Der Gong ertönte, Irene schob ihren weißen Arm in den seinen und führte ihn ins Speisezimmer. Sie wies ihm Soames' gewöhnlichen Platz an der Seite zu ihrer Linken an. Das Licht fiel nur schwach dahin, so daß das allmähliche Verlöschen des Tages ihn nicht belästigen konnte; dann fing sie an mit ihm über sich selbst zu sprechen.

Mit James ging alsbald eine Veränderung vor, wie mit einer Frucht, die in der Sonne reift. Er fühlte sich wie geliebkost, gelobt und getätschelt, und alles das, ohne eine einzige Zärtlichkeit oder ein Wort des Lobes von seiner Seite. Er hatte ein Gefühl, daß alles, was er aß, ihm zuträglich war; zu Haus hatte er nie diese Empfindung; er erinnerte sich nicht, daß ihm jemals ein Glas Champagner so gut geschmeckt hatte, und als er sich nach der Marke und dem Preis erkundigte, überraschte es ihn zu hören, daß es derselbe war, von dem er einen großen Vorrat besaß, jedoch zu Haus nie trinken konnte. Er beschloß sogleich seinem Weinhändler zu melden, daß er betrogen worden war.

Von seinem Teller aufblickend bemerkte er:

»Ihr habt hier eine Menge hübscher Sachen. Was zahltet ihr zum Beispiel für diesen Zuckerstreuer? Wird wohl schweres Geld gekostet haben?«

Besonders gut gefiel ihm ein Bild an der gegenüberliegenden Wand, das er selbst ihnen geschenkt hatte.

»Ich hatte keine Ahnung, daß es so gut ist!« sagte er.

Sie erhoben sich, um ins Wohnzimmer zu gehen, und James folgte Irene auf dem Fuße.

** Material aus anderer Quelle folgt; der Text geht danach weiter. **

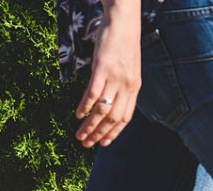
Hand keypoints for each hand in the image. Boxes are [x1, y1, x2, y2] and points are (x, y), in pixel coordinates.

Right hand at [75, 0, 141, 147]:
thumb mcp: (129, 69)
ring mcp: (115, 78)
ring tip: (80, 135)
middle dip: (100, 134)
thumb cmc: (124, 45)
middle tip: (87, 144)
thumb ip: (124, 86)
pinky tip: (78, 114)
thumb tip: (114, 101)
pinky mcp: (103, 68)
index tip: (104, 144)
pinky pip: (94, 92)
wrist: (124, 23)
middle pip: (114, 118)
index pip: (126, 117)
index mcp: (134, 88)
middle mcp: (127, 86)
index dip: (115, 132)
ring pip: (103, 109)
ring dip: (90, 125)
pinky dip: (85, 105)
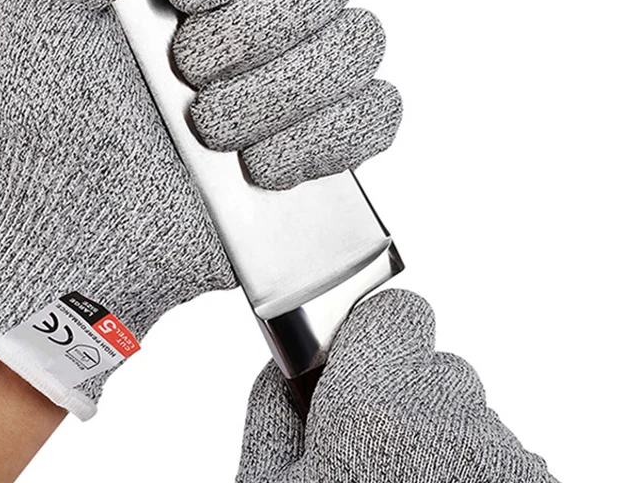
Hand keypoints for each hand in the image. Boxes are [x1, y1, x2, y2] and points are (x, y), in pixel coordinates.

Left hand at [0, 0, 401, 419]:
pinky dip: (321, 139)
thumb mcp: (41, 3)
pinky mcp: (327, 144)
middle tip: (188, 73)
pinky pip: (378, 112)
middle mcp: (262, 14)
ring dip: (278, 91)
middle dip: (255, 29)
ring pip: (359, 39)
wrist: (78, 233)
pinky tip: (259, 165)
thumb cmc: (53, 119)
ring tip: (212, 130)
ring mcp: (301, 79)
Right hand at [237, 290, 558, 482]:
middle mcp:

»Das nenne ich ein ausgezeichnetes kleines Diner,« murmelte er leise und beugte sich auf ihre Schultern herab, »nichts Schweres – und nicht zu sehr französiert. Aber zu Haus bekomme ich es nicht so. Ich zahle meiner Köchin sechzig Pfund das Jahr, aber sie kann mir kein Mittagessen bereiten wie dieses!«

Er hatte bis jetzt noch nichts von dem Bau des Hauses erwähnt und tat es auch nicht, als Soames sich unter dem Vorwand von Geschäften nach oben in das Zimmer begab, wo er seine Bilder aufbewahrte.

James blieb mit seiner Schwiegertochter allein. Die Glut des Weines und eines ausgezeichneten Likörs wirkte noch in ihm nach. Er hatte ein herzliches Gefühl für sie. Sie war wirklich ein reizendes kleines Geschöpf, hörte einem zu und schien auch zu verstehen was man sagte; und während der Unterhaltung betrachtete er beständig ihre Figur, von den bronzefarbenen Schuhen bis zu dem welligen Gold ihres Haares. Sie saß leicht zurückgelehnt in einem Empiresessel, an dessen oberen Rand die Schultern sich stützten – die biegsame Gestalt wiegte sich bei jeder Bewegung frei in den Hüften, als überließe sie sich den Armen eines Geliebten. Ihre Lippen lächelten und die Augen waren halb geschlossen.